Para atender los reclamos difusos, Rousseff propuso públicamente entonces por primera vez un plebiscito para autorizar una asamblea constituyente exclusiva para la reforma política. La iniciativa no tuvo apoyo en el Congreso, del que depende la convocatoria de un plebiscito, pero movilizó 482 sindicatos, asociaciones variadas y organizaciones no gubernamentales que realizaron en septiembre último un “plebiscito popular” en que votaron 7,75 millones de personas, 97 % a favor de la reforma.

El poder económico domina el sistema electoral brasileño y por ende las decisiones políticas.
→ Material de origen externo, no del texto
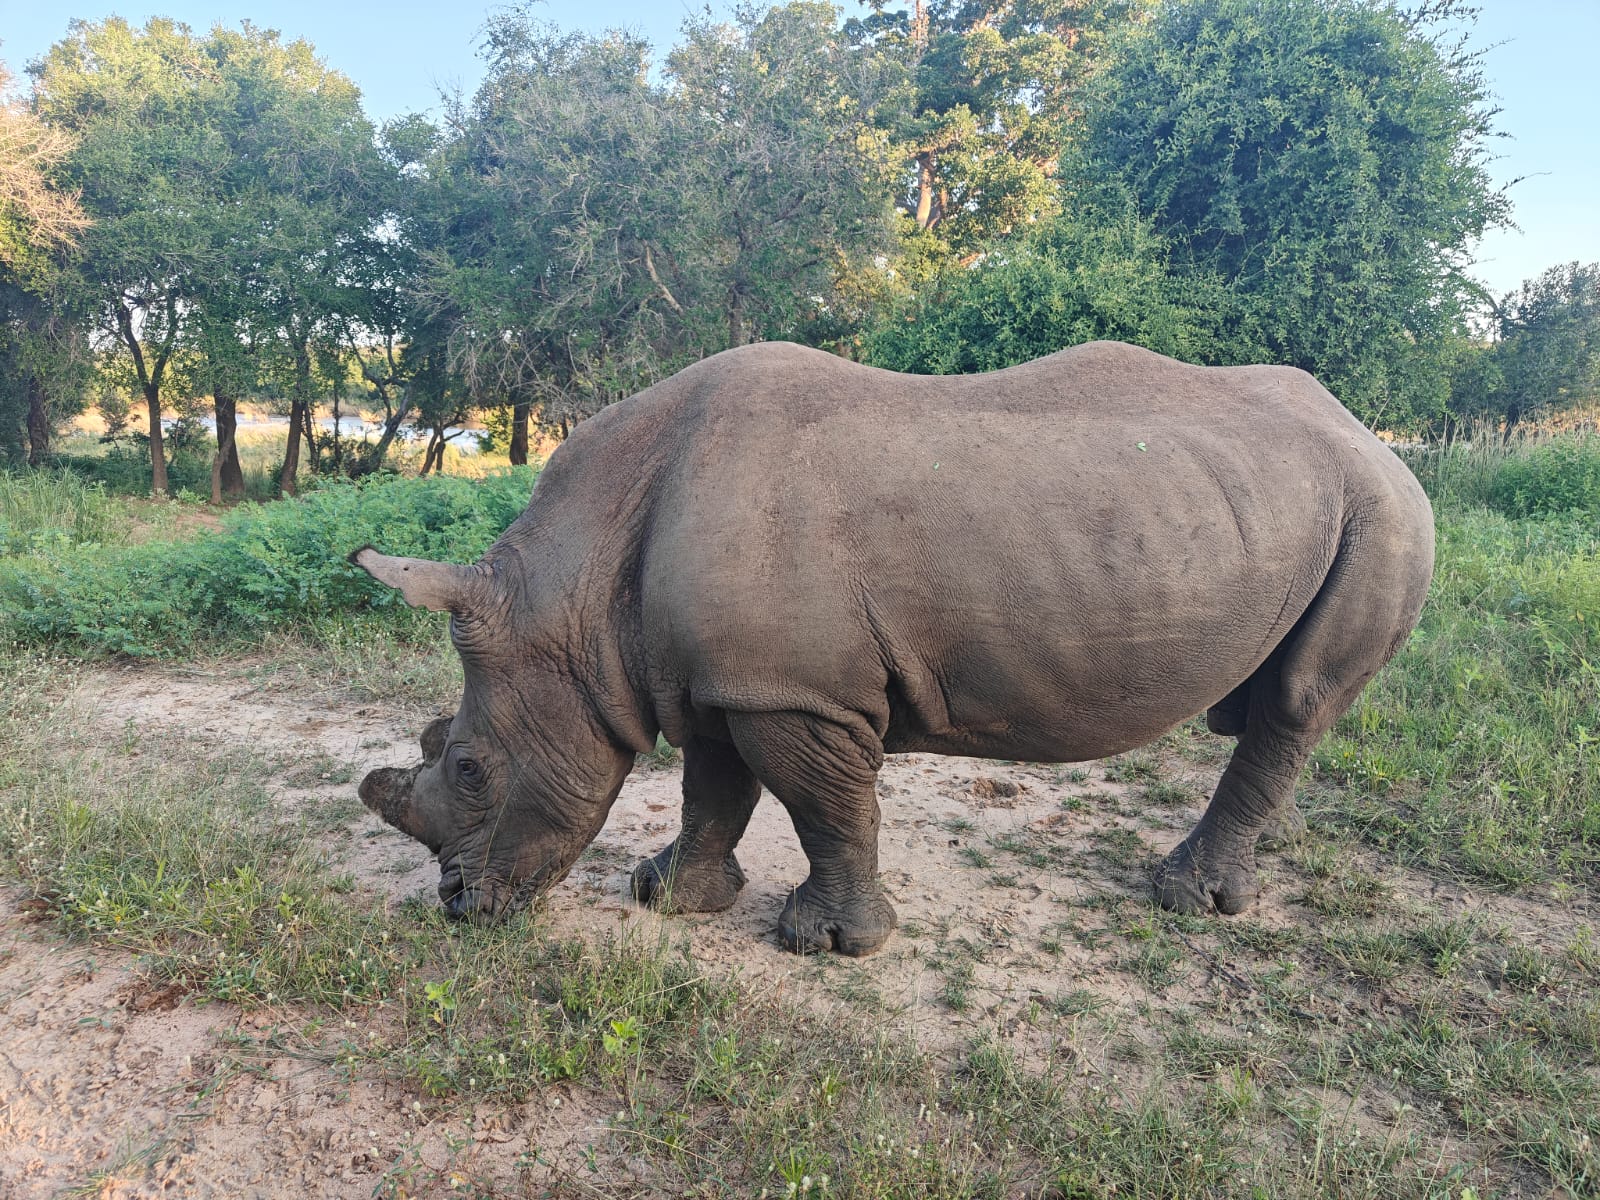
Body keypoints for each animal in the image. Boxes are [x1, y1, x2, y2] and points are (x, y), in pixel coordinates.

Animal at [354, 340, 1433, 955]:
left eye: (470, 766)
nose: (456, 909)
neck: (571, 597)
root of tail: (1369, 432)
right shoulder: (726, 680)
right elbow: (714, 791)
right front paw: (668, 899)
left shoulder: (794, 691)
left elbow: (823, 807)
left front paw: (828, 944)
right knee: (1276, 704)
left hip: (1380, 511)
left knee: (1296, 701)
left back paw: (1189, 903)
Hacendados y empresarios suman 70 por ciento de los legisladores, mientras solo nueve por ciento son mujeres y 8,5 por ciento afrodescendientes, aun siendo mayorías, señala el movimiento en defensa del “Plebiscito Constituyente”.

Otra iniciativa, la Coalición por la Reforma Política Democrática y Elecciones Limpias, busca democratizar la política mediante un proyecto de ley que, básicamente, pretende alterar tres reglas electorales y fortalecer “mecanismos de democracia directa” en decisiones políticas cruciales.

Prohibir donaciones de empresas a campañas electorales, elegir diputados en dos vueltas (una para partidos y la segunda para los candidatos) y con paridad de género en las listas partidistas son los cambios propuestos.